* WHAT TO WORK ON:
The expected output is each line below containing "вытрезвители", copied in full.

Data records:
[Start of section]

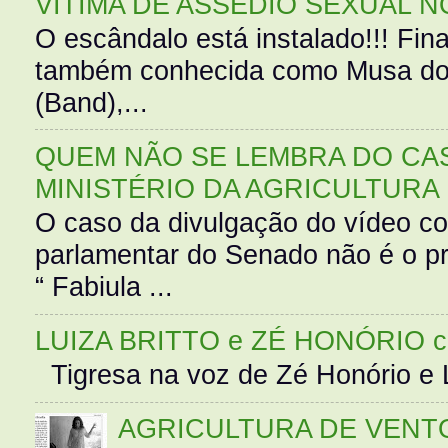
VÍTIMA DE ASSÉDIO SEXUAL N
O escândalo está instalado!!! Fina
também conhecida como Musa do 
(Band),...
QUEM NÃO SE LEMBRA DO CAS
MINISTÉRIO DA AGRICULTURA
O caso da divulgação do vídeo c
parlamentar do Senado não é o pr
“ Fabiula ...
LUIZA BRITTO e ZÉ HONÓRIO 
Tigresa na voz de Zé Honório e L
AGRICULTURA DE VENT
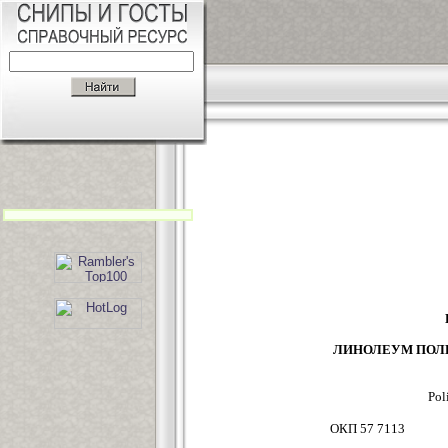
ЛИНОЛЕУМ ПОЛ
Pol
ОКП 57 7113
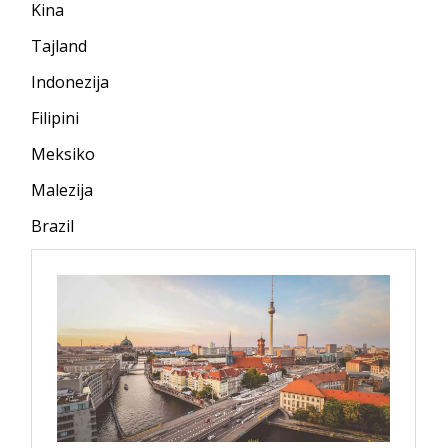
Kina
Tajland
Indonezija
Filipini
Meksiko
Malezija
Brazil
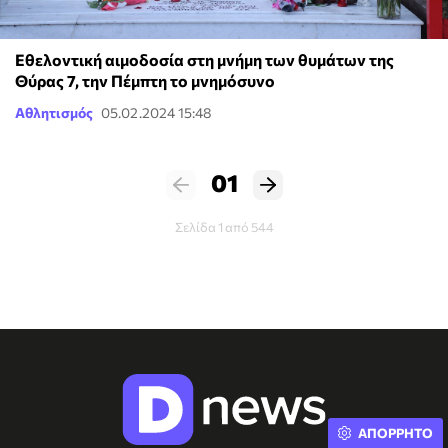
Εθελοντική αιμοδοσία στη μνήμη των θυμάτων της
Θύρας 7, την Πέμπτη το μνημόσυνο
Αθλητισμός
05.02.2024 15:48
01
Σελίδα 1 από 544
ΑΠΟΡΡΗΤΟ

[End of section]
[Start of section]

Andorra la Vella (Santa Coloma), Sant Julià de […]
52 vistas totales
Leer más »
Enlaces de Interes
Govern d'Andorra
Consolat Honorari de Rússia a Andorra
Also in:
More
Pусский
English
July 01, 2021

[End of section]
[Start of section]

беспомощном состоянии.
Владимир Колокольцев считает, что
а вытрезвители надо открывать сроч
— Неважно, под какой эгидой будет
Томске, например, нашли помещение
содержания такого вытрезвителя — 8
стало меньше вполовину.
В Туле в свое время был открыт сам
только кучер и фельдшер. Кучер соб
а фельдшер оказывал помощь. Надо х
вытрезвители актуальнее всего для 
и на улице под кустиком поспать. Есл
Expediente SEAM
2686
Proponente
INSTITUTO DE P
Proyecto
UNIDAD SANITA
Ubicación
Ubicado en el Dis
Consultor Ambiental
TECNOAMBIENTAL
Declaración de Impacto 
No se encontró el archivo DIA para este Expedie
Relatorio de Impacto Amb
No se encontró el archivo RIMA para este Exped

[End of section]

* TASK ANSWER:
а вытрезвители надо открывать сроч
вытрезвители актуальнее всего для 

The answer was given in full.